> _EXERCISE DIRECTIONS_:
Reproduce the text of each of the records below without any alteration, keeping the original spelling and line breaks. Leave the pictures out of your answer.

[Start of Attachment]

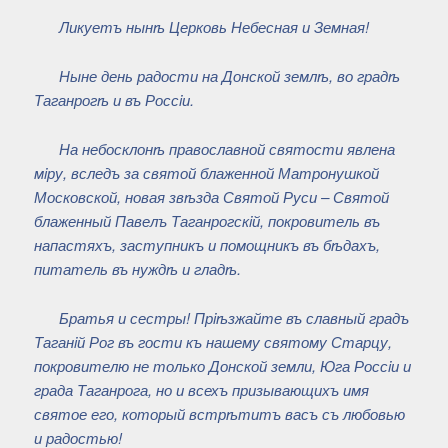
Ликуетъ нынѣ Церковь Небесная и Земная!
Ныне день радости на Донской землѣ, во градѣ
Таганрогѣ и въ Россiи.
На небосклонѣ православной святости явлена
мiру, вследъ за святой блаженной Матронушкой
Московской, новая звѣзда Святой Руси – Святой
блаженный Павелъ Таганрогскiй, покровитель въ
напастяхъ, заступникъ и помощникъ въ бѣдахъ,
питатель въ нуждѣ и гладѣ.
Братья и сестры! Прiѣзжайте въ славный градъ
Таганiй Рог въ гости къ нашему святому Старцу,
покровителю не только Донской земли, Юга Россiи и
града Таганрога, но и всехъ призывающихъ имя
святое его, который встрѣтитъ васъ съ любовью
и радостью!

[End of Attachment]

> _RESULT OF THE TASK_:
Ликуетъ нынѣ Церковь Небесная и Земная!
Ныне день радости на Донской землѣ, во градѣ
Таганрогѣ и въ Россiи.
На небосклонѣ православной святости явлена
мiру, вследъ за святой блаженной Матронушкой
Московской, новая звѣзда Святой Руси – Святой
блаженный Павелъ Таганрогскiй, покровитель въ
напастяхъ, заступникъ и помощникъ въ бѣдахъ,
питатель въ нуждѣ и гладѣ.
Братья и сестры! Прiѣзжайте въ славный градъ
Таганiй Рог въ гости къ нашему святому Старцу,
покровителю не только Донской земли, Юга Россiи и
града Таганрога, но и всехъ призывающихъ имя
святое его, который встрѣтитъ васъ съ любовью
и радостью!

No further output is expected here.